Do pearly whites mean fewer infections?
A brighter smile is a perk of a good oral routine of flossing, brushing, and using mouthwash. This effect is particularly noticeable if you’ve chosen a whitening toothpaste; however, a nice white smile is a small perk compared to the benefits of a plaque-free mouth on overall health. Plaque, a sticky film that coats teeth and is caused by bacteria, can cause problems if it is left to build up.When plaque builds up along the gums, it can lead to gingivitis or periodontitis. Both of those diseases can affect other conditions you may already have like diabetes. For example, a patient with diabetes and gingivitis may have a more difficult time controlling his/her blood sugar levels.

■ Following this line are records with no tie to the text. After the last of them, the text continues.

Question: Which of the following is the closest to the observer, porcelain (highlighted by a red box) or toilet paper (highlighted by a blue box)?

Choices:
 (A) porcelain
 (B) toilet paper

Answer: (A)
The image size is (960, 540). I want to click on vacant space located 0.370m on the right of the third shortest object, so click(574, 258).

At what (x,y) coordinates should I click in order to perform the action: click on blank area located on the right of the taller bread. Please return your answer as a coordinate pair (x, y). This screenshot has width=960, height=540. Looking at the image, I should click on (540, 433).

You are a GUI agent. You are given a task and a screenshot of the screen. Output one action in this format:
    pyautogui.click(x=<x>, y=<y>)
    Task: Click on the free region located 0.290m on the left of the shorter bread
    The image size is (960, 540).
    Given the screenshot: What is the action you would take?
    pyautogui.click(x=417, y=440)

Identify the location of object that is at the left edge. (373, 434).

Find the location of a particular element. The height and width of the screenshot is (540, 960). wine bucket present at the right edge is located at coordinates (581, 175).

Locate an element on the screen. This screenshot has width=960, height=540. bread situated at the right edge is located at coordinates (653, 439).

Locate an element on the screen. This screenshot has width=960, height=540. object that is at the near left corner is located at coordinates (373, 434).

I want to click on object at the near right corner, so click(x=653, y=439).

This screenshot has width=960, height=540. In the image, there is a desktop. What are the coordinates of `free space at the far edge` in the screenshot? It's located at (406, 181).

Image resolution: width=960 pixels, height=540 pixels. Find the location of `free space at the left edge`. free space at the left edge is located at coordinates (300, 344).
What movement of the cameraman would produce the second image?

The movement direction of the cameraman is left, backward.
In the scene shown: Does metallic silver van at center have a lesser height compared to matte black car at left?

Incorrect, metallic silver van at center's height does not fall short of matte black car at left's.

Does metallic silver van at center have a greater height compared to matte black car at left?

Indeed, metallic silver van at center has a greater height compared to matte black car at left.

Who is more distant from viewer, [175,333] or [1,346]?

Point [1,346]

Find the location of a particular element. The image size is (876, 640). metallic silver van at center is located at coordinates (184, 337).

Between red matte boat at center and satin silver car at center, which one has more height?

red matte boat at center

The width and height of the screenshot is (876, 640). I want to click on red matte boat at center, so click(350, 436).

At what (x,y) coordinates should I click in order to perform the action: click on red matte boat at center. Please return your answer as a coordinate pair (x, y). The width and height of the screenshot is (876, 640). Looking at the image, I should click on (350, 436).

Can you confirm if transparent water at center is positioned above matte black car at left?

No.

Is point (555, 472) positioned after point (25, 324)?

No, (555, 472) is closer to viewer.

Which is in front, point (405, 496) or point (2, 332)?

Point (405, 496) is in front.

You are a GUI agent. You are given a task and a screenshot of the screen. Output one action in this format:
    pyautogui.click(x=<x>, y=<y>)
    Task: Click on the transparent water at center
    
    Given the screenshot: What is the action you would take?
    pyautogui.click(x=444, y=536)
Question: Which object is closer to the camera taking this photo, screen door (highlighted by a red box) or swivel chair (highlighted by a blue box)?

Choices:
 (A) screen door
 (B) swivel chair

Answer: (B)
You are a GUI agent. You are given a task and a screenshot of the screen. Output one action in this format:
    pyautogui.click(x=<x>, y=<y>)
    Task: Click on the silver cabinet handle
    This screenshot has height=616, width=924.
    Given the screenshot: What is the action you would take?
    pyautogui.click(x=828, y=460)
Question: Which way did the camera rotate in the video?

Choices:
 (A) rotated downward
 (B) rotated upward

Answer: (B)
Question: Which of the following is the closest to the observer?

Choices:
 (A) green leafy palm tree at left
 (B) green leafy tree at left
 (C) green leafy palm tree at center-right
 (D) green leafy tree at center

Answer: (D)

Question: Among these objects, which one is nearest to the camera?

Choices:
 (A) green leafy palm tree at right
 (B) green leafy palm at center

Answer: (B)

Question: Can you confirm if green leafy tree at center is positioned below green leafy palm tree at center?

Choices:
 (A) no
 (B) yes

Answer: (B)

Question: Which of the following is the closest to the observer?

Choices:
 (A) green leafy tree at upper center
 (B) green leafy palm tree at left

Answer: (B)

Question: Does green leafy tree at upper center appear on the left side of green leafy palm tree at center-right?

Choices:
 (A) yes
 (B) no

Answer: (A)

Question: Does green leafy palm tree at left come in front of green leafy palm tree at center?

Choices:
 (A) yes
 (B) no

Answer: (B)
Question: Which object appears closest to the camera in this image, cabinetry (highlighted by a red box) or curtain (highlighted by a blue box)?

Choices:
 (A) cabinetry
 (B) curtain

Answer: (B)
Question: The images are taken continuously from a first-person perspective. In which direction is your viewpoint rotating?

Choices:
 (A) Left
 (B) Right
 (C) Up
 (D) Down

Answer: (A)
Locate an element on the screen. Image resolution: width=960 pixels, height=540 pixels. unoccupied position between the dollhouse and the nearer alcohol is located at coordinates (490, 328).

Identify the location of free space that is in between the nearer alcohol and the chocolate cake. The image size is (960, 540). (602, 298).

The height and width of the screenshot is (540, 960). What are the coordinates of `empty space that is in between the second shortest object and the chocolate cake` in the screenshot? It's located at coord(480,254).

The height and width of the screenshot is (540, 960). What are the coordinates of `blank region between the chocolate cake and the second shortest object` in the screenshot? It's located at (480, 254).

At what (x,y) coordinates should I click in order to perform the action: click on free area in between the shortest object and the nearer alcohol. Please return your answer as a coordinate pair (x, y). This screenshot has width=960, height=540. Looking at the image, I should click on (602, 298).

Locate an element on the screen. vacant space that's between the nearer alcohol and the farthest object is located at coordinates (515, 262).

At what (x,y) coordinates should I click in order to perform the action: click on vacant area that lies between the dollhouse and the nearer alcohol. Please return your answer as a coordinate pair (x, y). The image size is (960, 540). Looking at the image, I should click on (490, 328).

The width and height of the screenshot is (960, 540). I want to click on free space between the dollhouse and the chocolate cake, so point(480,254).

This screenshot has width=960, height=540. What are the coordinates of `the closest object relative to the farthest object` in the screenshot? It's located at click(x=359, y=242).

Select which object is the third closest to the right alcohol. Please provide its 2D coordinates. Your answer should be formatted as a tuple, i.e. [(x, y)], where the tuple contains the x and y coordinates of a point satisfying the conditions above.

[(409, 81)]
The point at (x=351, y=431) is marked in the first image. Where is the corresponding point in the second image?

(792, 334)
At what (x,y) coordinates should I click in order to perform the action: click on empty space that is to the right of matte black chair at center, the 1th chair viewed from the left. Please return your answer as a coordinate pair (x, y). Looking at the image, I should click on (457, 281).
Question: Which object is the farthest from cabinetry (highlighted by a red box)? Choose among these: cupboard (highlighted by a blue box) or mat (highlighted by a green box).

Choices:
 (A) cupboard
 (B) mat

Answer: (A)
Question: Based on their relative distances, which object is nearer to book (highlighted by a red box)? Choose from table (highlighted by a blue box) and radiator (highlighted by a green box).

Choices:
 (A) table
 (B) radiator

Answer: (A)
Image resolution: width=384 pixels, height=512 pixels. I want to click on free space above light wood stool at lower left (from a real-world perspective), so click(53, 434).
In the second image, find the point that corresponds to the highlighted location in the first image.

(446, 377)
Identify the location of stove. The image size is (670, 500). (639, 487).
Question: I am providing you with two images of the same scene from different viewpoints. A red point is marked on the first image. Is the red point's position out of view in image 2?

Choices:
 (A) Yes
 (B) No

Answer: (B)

All in all, keeping your teeth as clean as possible helps to reduce the bacteria in your mouth, which can potentially reduce the risk of infections in other parts of your body. Because unchecked bacteria can travel through the respiratory system or even to the brain, keeping a healthy smile reduces the risk of respiratory infections and dementia.
Smiles help babies
An expectant mom may have a lot on her mind, and making dental care a priority should be up there on her list. Taking care of your smile while pregnant can help ward off pregnancy-induced gingivitis while also improving the overall health of mom and baby. The National Institute of Dental and Craniofacial Research estimated that 18% of babies born with low birth weights were born with low weights because of dental infections.
The act of physically smiling also has a positive effect on your overall health. In fact, smiling can reduce your tension levels on a cellular level. Biochemist Sondra Barrett explored the link between smiling, positive thoughts, and healthy cellular function in Secrets of Your Cells: Discovering Your Body’s Inner Intelligence. Who needs a better reason to share a smile with the world?
Unfortunately, not everyone is proud of their smile. If something is holding you back from flashing your pearly whites, speak to your dentist about cosmetic procedures such as teeth whitening or veneers. Cosmetic dentistry is a great option to help you find the smile that makes you proud.
Improved mental health
A lot of socialization involves the mouth: talking and eating. Without a healthy mouth, socializing with friends, family, and coworkers can be difficult. Eating can be a burden if too many teeth are missing or fragile; talking to coworkers can cause self-esteem issues. On the other hand, having a healthy mouth can give you the confidence to socialize and chat at work with ease.